Les chemins de l’émancipation humaine
par
Publication : juillet 2001
Mise en ligne : 28 septembre 2008
Nous venons d’apprendre avec beaucoup de peine qu’une nouvelle crise cardiaque a emporté le Docteur Rosan Girard, figure marquante du mouvement anticolonialiste des Antilles francophones, et qui avait honoré ces colonnes, plusieurs fois [1], de ses réflexions.

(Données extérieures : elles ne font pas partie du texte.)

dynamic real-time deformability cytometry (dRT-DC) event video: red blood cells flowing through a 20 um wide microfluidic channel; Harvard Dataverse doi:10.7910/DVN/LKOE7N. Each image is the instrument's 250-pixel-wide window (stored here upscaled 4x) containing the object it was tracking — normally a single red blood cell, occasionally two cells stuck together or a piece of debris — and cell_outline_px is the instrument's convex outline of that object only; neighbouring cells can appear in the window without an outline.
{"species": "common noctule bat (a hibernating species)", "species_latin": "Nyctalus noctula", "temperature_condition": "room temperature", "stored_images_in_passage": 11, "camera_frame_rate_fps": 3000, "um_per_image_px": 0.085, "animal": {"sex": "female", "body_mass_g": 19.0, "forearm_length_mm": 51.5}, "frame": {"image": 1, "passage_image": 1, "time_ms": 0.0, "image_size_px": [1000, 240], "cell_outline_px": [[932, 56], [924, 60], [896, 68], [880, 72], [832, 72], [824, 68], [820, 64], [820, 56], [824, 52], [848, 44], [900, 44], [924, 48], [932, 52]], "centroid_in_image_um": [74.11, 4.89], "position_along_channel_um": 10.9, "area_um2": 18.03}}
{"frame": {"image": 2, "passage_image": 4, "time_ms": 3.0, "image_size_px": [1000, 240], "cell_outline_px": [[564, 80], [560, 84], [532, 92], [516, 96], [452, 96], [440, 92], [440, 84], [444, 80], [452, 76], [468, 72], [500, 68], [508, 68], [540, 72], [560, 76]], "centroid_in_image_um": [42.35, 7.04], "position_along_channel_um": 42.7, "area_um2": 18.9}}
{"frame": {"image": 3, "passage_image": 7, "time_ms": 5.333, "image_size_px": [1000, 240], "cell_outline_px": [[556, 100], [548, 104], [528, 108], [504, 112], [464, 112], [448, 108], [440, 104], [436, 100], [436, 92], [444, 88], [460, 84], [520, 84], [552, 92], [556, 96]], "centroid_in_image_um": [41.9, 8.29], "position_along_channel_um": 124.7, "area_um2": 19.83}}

Ce révolutionnaire d’Outre-mer, comme il se définissait lui-même, après avoir fondé le Parti communiste en Guadeloupe, dont il fut longtemps député, avait rompu avec ce parti. Il était en total désaccord sur la façon dont les PC ont appliqué l’enseignement de K.Marx. Dans ses ouvrages, R.Girard montrait, en relisant Marx, que son enseignement, adapté aux données et aux possibilités d’aujourd’hui, mène à l’émancipation de l’homme dans une société postcapitaliste planétaire.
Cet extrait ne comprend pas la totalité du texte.